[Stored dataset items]
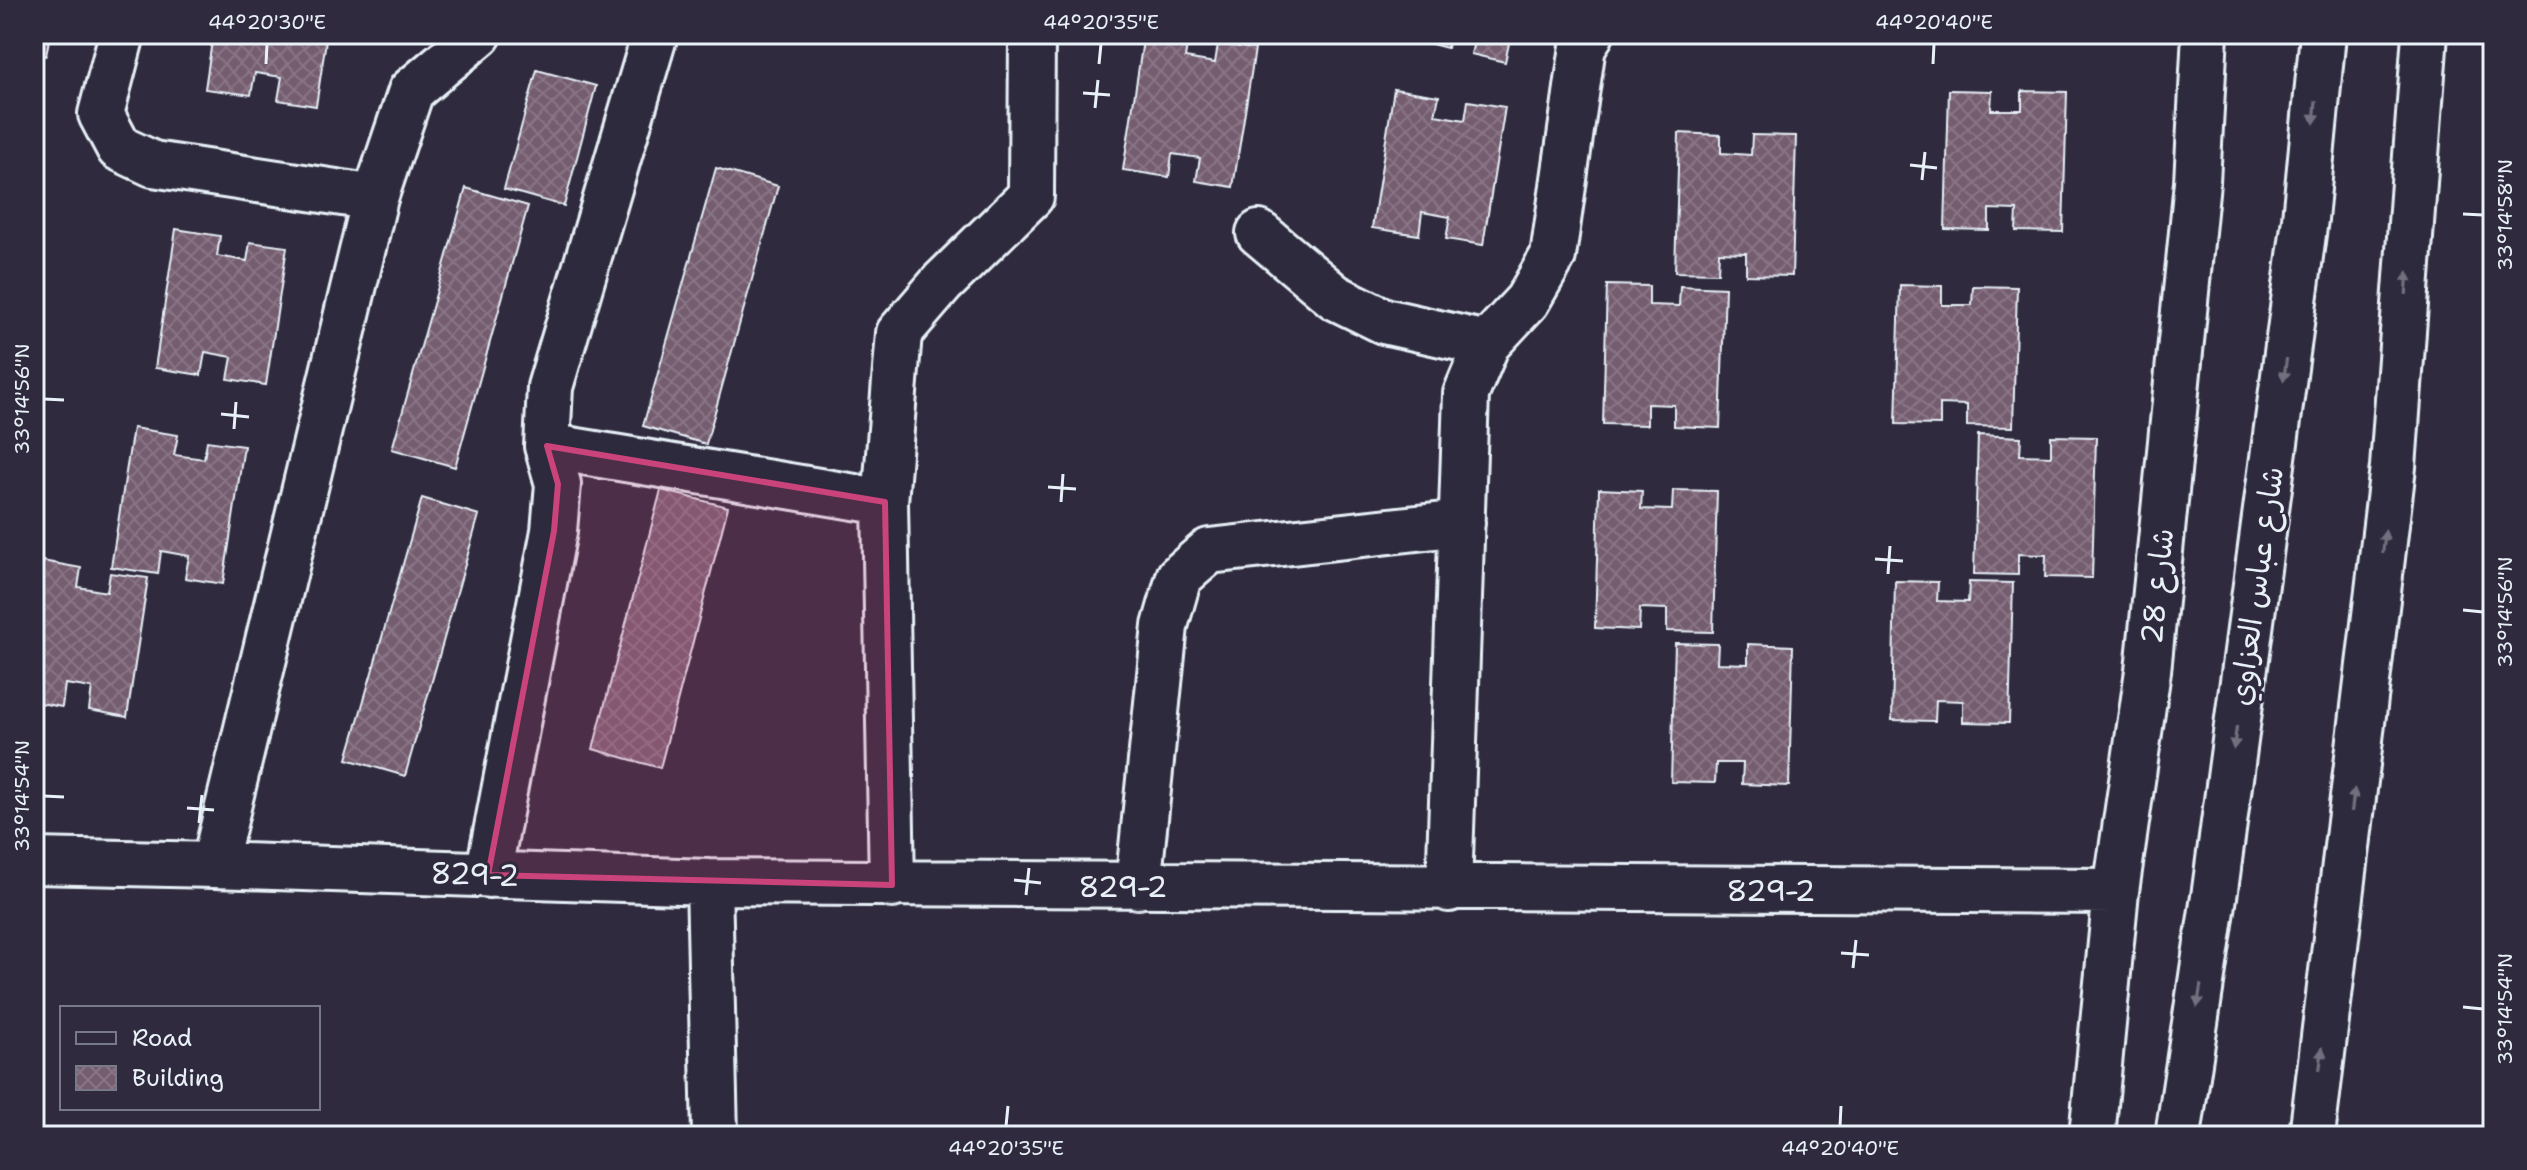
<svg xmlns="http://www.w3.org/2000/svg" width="2527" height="1170" font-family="'Shantell Sans','Playpen Sans Arabic',sans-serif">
  <defs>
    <pattern id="building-cross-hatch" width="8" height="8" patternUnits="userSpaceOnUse" patternTransform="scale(2)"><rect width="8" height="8" fill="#755d70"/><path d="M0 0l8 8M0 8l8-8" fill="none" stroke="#897585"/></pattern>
  </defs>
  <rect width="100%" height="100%" fill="#2f2a3d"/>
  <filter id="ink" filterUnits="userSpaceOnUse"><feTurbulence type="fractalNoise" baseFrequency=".0125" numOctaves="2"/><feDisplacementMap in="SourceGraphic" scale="16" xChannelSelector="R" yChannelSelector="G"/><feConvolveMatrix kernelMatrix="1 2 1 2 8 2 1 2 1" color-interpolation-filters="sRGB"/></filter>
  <g filter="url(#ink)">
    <path fill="url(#building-cross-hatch)" stroke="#e8f1f8" stroke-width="2" d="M34 34H50L46 56 34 54Z
      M213 34H327L316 106 278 100 282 77 255 73 251 95 205 89Z
      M1144 34 1188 38 1185 58 1215 63 1218 44 1255 49 1233 187 1196 181 1200 158 1172 154 1169 177 1123 170Z
      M1394 34H1450L1447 48Z
      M1476 34H1511L1505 62 1471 54Z
      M537 70 596 86 564 206 504 189Z
      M1394 89 1439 96 1435 115 1465 120 1468 101 1505 107 1483 245 1446 239 1450 217 1422 212 1419 235 1372 228Z
      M1949 90 1992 91 1991 110H2022V91L2067 92 2063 232 2016 231 2017 210 1989 209V230L1945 229Z
      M1679 133 1721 135V153L1751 155 1752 135 1796 136 1792 276 1746 275V253L1719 252 1718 273 1675 272Z
      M716 168 778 186 706 444 643 426Z
      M466 188 528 206 455 467 392 449Z
      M176 229 220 236 217 256 247 261 250 242 287 247 266 385 228 379 232 357 205 352 201 375 155 368Z
      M1607 285 1649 286V305L1679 306 1680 286 1725 288 1720 428 1674 426V405L1647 404V425L1603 424Z
      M1900 285 1942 286V305H1972L1973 286 2017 287 2013 427 1967 426V405L1940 404V425L1896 424Z
      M133 428 178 435 174 455 204 459 207 441 244 446 223 584 185 578 189 556 161 551 158 574 111 567Z
      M1978 435 2021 437 2020 455 2051 456V436L2096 437 2092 578 2045 577 2046 555 2018 554V575L1974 574Z
      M1599 489 1642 491 1641 509 1672 510 1673 490 1717 491 1713 632 1667 631V609L1640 608 1639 630 1595 628Z
      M661 490 728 507 660 768 593 749Z
      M422 498 479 515 405 776 347 759Z
      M37 560 81 568 78 587 107 592 110 573 148 578 127 717 89 710 92 688 65 684 62 707 34 702V580Z
      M1895 581 1938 582 1937 601 1968 602 1969 582 2013 583 2009 723 1963 722V701L1936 700 1935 721 1892 720Z
      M1675 643 1718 644 1717 663 1748 664V644L1793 646 1789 786 1742 784 1743 763H1716L1715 783 1671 782Z"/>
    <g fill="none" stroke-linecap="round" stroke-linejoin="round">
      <g stroke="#e8f1f8" stroke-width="50">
        <path id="minor" d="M122 34 101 114 119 148 153 164 375 198
          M1259 233 1335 297 1384 321 1487 344
          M547 446 885 502
          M34 861 214 865 709 882 2116 891
          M214 865 375 198 411 91 479 34
          M488 875 554 531 558 484 547 446 550 387 655 34
          M709 882 715 1136
          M892 885 885 502 899 333 943 282 1031 196 1032 34
          M1138 886 1165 626 1179 577 1209 551 1462 523
          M1449 889 1466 394 1487 344 1527 301 1553 256 1583 46 1591 34
          M2092 1136 2116 891 2148 671 2197 182 2205 34"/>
      </g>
      <g stroke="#e8f1f8" stroke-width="50">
        <path id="major" d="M2178 1136 2215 890 2305 219 2323 34
          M2312 1136 2393 467 2425 34"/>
      </g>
      <use href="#minor" stroke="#2f2a3d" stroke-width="44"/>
      <use href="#major" stroke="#2f2a3d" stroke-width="44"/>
    </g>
    <defs><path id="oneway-solid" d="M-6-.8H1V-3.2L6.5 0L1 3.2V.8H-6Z" transform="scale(2)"/></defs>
    <g fill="#70707e">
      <use href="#oneway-solid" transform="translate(2315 112) rotate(95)"/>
      <use href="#oneway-solid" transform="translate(2407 283) rotate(-86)"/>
      <use href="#oneway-solid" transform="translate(2285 370) rotate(98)"/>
      <use href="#oneway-solid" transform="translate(2384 542) rotate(-83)"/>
      <use href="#oneway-solid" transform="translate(2235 738) rotate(98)"/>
      <use href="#oneway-solid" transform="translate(2353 800) rotate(-83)"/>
      <use href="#oneway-solid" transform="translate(2199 996) rotate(99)"/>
      <use href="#oneway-solid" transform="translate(2321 1059) rotate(-83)"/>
    </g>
  </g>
  <path fill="#ca437a" fill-opacity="0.2" stroke="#ca437a" stroke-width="6" stroke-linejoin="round" d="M547 446 885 502 892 885 488 875 554 531 558 484Z"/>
  <path fill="none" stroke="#e8f1f8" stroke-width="3" d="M266 64 267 44M1099 64 1101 44M1933 64 1934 44M1083 93 1110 95M1095 108 1098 80M1910 165 1937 168M1922 180 1925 152M2463 214 2483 215M44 399 64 400M221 414 249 417M234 429 236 402M1048 487 1076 489M1061 502 1063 474M1875 559 1903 561M1888 574 1890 546M2463 610 2483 612M44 796 64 797M187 808 214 810M199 823 202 795M1014 880 1041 883M1026 895 1029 868M1841 953 1869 955M1853 968 1856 940M2463 1007 2483 1009M1006 1126 1008 1106M1840 1126 1841 1106"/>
  <g text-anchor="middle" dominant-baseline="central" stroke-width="6" stroke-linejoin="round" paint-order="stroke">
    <g font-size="30" fill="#e8f1f8" stroke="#2f2a3d">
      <text transform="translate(2157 586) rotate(-84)">شارع 28</text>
      <text transform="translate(2256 586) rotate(-82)">شارع عباس العزاوي</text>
      <text transform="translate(475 874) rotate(2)">829-2</text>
      <text x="1123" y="886">829-2</text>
      <text x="1771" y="890">829-2</text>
    </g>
  </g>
  <rect width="2527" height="1170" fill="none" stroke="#2f2a3d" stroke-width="88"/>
  <rect x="60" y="1006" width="260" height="104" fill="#2f2a3d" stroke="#797a88" stroke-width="2"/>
  <rect x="76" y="1032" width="40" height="12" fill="#2f2a3d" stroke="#797a88" stroke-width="2"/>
  <text x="132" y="1046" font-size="24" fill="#e8f1f8">Road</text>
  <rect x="76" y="1066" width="40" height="24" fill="url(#building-cross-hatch)" stroke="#797a88" stroke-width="2"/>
  <text x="132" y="1086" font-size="24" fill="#e8f1f8">Building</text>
  <rect x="44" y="44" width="2439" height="1082" fill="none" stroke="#e8f1f8" stroke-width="3"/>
  <g font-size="20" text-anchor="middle" fill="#e8f1f8">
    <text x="267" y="29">44°20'30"E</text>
    <text x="1101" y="29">44°20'35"E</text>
    <text x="1934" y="29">44°20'40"E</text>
    <text transform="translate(2505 215) rotate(-90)" y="7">33°14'58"N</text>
    <text transform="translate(22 399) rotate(-90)" y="7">33°14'56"N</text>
    <text transform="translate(2505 612) rotate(-90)" y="7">33°14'56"N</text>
    <text transform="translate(22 796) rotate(-90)" y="7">33°14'54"N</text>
    <text transform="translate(2505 1009) rotate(-90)" y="7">33°14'54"N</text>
    <text x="1006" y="1155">44°20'35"E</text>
    <text x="1840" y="1155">44°20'40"E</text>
  </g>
</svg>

**What to work on**
Repeat, exactly as they stand above, the lines from the line with "M1675 643 1718" to the line with "M1259 233 1335", both lines included.

**Expected answer**
      M1675 643 1718 644 1717 663 1748 664V644L1793 646 1789 786 1742 784 1743 763H1716L1715 783 1671 782Z"/>
    <g fill="none" stroke-linecap="round" stroke-linejoin="round">
      <g stroke="#e8f1f8" stroke-width="50">
        <path id="minor" d="M122 34 101 114 119 148 153 164 375 198
          M1259 233 1335 297 1384 321 1487 344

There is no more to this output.